Problem to work on — Give again, word for word, each line below starting at the one that contains "micrograph reveals no" and ending at the one that contains "(IHC) image of".

Raw data —
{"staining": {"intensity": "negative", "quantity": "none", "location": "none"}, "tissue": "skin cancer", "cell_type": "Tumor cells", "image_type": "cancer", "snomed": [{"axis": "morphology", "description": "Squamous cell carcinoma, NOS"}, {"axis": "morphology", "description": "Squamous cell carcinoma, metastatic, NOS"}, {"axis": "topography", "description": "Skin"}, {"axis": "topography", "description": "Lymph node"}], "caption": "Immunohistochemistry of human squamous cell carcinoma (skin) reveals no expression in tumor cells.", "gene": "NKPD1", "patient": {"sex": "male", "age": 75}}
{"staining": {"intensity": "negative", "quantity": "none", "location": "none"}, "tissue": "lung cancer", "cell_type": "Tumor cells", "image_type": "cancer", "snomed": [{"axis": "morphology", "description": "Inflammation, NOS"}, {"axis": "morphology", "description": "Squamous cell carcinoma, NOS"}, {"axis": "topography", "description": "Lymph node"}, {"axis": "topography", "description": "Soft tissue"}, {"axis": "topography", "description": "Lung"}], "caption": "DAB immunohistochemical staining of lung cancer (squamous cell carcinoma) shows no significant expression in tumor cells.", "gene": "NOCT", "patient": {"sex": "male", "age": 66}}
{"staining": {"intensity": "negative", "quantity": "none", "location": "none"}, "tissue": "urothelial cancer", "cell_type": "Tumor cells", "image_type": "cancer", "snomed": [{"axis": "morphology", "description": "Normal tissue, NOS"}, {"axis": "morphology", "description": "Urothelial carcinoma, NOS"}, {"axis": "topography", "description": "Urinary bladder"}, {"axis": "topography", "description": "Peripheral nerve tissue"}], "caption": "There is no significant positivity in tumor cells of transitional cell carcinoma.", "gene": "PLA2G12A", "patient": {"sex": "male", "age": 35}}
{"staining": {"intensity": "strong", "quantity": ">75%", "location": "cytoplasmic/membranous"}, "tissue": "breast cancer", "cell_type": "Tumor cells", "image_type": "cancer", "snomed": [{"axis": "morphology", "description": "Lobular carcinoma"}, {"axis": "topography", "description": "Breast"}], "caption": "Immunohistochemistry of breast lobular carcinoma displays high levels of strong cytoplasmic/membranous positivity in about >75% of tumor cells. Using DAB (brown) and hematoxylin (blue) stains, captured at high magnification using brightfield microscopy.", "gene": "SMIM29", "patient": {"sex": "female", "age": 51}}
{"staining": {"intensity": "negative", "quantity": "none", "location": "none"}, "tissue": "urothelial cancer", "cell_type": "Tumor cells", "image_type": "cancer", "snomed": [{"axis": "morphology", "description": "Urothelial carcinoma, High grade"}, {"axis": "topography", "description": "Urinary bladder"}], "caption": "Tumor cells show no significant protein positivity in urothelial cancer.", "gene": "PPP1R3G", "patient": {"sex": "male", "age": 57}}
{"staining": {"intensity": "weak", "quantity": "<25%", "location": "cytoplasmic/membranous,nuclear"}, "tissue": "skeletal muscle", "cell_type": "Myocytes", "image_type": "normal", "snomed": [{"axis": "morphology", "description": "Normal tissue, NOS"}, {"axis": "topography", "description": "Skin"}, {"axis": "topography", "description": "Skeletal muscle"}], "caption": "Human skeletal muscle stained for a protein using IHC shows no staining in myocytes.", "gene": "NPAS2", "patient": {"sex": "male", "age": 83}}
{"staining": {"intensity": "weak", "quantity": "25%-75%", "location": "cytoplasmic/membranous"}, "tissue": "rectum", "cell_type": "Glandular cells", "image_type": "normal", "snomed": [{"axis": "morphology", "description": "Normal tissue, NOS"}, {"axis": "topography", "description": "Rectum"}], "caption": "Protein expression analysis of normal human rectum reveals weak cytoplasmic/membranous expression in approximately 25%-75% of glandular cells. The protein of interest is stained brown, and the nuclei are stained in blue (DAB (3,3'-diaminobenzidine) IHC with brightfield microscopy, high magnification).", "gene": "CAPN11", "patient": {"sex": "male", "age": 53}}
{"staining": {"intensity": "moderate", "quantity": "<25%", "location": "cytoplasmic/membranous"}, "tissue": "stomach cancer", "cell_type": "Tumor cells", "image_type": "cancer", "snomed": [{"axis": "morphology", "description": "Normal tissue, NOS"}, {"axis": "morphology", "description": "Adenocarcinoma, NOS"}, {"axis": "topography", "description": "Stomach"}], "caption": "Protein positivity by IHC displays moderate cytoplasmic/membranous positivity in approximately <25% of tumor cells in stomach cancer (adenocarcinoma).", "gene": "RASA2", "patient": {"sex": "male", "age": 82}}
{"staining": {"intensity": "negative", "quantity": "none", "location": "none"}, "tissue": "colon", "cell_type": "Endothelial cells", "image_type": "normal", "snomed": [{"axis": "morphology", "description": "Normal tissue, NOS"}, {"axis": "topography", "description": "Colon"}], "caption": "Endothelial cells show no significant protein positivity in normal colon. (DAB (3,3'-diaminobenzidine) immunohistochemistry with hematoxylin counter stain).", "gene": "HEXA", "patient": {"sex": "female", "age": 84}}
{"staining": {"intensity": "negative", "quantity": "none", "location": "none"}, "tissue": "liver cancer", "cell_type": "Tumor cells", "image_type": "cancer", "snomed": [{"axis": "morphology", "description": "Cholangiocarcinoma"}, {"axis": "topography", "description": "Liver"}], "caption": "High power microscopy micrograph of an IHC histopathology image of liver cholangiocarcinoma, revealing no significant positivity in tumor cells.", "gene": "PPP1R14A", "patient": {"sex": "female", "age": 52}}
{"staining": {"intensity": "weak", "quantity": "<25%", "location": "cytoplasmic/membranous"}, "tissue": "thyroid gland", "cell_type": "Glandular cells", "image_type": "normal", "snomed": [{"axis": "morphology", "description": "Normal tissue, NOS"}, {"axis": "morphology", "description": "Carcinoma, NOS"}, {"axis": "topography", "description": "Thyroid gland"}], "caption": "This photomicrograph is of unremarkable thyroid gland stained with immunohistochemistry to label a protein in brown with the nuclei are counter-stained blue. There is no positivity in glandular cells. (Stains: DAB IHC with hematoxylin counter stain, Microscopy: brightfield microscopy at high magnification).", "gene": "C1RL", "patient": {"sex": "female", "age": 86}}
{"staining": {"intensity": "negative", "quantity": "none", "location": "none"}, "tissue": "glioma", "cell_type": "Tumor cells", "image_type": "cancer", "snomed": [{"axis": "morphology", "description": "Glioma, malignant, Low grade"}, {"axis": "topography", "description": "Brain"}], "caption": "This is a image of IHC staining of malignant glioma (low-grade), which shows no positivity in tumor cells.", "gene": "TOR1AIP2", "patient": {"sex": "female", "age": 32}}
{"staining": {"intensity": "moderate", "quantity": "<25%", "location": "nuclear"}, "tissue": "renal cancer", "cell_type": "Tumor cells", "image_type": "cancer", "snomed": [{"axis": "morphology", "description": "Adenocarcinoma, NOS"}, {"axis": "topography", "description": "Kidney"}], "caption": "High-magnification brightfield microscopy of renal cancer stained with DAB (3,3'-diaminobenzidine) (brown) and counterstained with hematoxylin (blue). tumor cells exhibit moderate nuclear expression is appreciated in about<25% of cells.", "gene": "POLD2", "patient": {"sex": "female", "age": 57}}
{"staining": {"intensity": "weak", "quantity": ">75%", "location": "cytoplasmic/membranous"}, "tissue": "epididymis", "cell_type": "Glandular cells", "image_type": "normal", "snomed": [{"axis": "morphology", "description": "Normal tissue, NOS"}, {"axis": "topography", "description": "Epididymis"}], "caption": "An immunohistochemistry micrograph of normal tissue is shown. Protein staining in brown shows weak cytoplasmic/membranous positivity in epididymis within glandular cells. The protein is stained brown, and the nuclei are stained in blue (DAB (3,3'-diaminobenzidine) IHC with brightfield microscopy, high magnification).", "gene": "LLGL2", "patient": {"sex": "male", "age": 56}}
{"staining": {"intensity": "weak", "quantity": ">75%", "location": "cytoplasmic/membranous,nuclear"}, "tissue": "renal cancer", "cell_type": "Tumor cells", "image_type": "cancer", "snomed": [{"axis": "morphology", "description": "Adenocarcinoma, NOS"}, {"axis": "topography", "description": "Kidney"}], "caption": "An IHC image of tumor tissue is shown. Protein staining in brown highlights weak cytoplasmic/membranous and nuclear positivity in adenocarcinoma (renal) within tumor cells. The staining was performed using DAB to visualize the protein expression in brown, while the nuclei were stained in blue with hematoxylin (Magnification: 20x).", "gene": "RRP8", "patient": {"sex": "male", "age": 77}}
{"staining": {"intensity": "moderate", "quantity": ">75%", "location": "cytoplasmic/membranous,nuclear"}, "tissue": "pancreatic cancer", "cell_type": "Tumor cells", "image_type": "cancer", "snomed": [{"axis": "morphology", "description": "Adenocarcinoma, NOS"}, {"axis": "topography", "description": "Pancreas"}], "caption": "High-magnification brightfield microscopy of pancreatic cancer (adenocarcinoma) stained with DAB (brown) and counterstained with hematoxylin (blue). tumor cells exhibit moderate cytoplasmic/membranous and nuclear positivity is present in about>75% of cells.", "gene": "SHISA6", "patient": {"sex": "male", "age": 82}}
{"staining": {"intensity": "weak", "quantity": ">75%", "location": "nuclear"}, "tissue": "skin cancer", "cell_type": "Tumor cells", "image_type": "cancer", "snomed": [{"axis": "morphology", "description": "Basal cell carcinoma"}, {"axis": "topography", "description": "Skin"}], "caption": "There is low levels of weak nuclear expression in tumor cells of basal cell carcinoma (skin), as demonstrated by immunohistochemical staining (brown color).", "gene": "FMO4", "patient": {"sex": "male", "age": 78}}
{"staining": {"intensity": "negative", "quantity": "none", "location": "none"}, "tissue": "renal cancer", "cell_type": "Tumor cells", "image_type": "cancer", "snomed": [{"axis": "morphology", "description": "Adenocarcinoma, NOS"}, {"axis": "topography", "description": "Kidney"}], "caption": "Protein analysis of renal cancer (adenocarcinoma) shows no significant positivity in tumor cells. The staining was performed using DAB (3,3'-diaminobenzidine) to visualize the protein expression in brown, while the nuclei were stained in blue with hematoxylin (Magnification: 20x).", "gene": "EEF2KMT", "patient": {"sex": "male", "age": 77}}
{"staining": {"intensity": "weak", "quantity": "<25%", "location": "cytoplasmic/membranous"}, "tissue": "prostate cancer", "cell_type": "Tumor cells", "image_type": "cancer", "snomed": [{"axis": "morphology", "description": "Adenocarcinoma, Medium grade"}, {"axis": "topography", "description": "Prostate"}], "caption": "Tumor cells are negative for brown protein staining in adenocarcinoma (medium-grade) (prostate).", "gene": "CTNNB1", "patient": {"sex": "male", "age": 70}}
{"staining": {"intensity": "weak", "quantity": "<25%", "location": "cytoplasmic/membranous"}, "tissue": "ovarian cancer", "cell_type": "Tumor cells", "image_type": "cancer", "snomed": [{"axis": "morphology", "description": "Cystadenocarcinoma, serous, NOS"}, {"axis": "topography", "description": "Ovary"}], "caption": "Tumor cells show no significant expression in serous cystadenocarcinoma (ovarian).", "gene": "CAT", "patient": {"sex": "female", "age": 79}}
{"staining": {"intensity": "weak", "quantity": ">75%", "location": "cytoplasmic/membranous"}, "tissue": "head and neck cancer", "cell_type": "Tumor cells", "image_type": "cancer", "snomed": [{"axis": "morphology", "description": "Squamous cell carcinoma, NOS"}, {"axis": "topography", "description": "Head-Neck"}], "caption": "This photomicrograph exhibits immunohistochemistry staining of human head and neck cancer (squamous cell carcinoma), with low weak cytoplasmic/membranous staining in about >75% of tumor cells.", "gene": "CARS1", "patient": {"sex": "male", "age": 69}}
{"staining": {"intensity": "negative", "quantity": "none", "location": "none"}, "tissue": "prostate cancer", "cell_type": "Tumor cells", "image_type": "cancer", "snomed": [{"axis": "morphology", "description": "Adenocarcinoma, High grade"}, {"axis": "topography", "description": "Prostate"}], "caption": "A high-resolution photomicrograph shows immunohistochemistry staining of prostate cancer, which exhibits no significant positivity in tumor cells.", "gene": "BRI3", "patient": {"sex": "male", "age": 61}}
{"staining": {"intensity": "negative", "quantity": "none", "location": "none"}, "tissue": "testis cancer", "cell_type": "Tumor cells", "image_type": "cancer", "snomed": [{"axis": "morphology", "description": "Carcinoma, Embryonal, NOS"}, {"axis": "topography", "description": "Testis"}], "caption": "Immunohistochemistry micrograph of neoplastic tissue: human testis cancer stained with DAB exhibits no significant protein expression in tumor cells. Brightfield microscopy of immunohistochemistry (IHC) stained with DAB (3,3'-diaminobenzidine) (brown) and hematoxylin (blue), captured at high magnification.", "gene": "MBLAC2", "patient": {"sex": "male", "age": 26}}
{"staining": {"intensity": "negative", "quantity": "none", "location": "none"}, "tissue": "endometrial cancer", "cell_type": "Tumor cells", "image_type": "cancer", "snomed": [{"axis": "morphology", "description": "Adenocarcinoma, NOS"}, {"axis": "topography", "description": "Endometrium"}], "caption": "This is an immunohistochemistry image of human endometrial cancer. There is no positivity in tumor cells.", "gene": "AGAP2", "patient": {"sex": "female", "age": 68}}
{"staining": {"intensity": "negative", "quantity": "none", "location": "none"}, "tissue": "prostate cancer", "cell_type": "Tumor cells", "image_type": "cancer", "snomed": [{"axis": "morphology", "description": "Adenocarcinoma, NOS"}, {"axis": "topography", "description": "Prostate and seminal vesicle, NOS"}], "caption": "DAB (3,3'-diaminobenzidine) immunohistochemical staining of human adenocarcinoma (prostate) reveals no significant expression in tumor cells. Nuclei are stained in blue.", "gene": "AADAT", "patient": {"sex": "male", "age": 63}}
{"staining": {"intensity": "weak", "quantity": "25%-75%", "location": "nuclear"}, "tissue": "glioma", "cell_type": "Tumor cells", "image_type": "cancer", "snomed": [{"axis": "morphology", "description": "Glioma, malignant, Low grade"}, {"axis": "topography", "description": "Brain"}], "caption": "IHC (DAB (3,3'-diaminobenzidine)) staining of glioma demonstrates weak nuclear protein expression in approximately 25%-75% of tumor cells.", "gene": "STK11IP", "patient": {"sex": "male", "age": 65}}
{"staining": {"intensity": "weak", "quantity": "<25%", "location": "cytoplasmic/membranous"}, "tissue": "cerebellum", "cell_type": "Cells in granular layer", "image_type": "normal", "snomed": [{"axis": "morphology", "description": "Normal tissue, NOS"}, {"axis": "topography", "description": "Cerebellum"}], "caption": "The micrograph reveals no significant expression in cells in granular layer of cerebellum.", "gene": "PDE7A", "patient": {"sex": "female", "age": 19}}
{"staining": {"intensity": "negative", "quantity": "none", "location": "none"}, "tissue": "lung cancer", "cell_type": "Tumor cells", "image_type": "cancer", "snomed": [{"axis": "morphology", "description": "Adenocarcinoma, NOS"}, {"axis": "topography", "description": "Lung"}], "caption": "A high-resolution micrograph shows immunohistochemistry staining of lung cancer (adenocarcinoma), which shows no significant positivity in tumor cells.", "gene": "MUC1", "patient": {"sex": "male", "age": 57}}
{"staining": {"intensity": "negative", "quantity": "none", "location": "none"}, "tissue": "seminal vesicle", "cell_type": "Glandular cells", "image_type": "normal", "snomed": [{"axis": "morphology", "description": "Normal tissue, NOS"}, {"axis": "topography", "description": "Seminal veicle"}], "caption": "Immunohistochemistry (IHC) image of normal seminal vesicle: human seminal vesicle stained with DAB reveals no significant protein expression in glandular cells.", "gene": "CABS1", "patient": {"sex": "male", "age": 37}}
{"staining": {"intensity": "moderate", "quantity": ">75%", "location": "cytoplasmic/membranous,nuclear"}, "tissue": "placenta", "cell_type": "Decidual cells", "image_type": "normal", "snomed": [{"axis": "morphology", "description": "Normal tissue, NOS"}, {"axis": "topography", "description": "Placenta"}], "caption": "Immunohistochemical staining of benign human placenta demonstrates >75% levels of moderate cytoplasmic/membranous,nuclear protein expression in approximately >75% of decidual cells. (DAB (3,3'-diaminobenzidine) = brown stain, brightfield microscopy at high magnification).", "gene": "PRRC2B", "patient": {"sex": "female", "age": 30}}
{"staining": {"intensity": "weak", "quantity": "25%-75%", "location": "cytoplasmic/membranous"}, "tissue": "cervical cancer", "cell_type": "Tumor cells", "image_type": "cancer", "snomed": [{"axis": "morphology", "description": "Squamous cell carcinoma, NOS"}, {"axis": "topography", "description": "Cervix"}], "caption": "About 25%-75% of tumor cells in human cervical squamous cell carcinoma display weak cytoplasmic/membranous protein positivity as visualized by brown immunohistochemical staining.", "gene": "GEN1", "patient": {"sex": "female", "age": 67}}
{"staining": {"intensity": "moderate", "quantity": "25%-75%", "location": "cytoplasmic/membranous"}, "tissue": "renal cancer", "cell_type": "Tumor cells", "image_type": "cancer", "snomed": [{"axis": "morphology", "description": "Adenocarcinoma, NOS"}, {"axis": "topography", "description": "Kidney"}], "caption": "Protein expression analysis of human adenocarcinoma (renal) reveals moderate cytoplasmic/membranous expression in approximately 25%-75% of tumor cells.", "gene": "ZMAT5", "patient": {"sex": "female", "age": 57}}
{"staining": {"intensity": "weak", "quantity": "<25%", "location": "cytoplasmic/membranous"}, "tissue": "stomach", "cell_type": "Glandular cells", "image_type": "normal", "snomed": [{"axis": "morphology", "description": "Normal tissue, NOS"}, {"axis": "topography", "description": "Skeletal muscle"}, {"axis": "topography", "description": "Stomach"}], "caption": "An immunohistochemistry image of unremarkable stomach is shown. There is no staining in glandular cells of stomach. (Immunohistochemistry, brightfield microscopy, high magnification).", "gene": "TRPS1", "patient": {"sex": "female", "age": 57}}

Answer box —
{"staining": {"intensity": "weak", "quantity": "<25%", "location": "cytoplasmic/membranous"}, "tissue": "cerebellum", "cell_type": "Cells in granular layer", "image_type": "normal", "snomed": [{"axis": "morphology", "description": "Normal tissue, NOS"}, {"axis": "topography", "description": "Cerebellum"}], "caption": "The micrograph reveals no significant expression in cells in granular layer of cerebellum.", "gene": "PDE7A", "patient": {"sex": "female", "age": 19}}
{"staining": {"intensity": "negative", "quantity": "none", "location": "none"}, "tissue": "lung cancer", "cell_type": "Tumor cells", "image_type": "cancer", "snomed": [{"axis": "morphology", "description": "Adenocarcinoma, NOS"}, {"axis": "topography", "description": "Lung"}], "caption": "A high-resolution micrograph shows immunohistochemistry staining of lung cancer (adenocarcinoma), which shows no significant positivity in tumor cells.", "gene": "MUC1", "patient": {"sex": "male", "age": 57}}
{"staining": {"intensity": "negative", "quantity": "none", "location": "none"}, "tissue": "seminal vesicle", "cell_type": "Glandular cells", "image_type": "normal", "snomed": [{"axis": "morphology", "description": "Normal tissue, NOS"}, {"axis": "topography", "description": "Seminal veicle"}], "caption": "Immunohistochemistry (IHC) image of normal seminal vesicle: human seminal vesicle stained with DAB reveals no significant protein expression in glandular cells.", "gene": "CABS1", "patient": {"sex": "male", "age": 37}}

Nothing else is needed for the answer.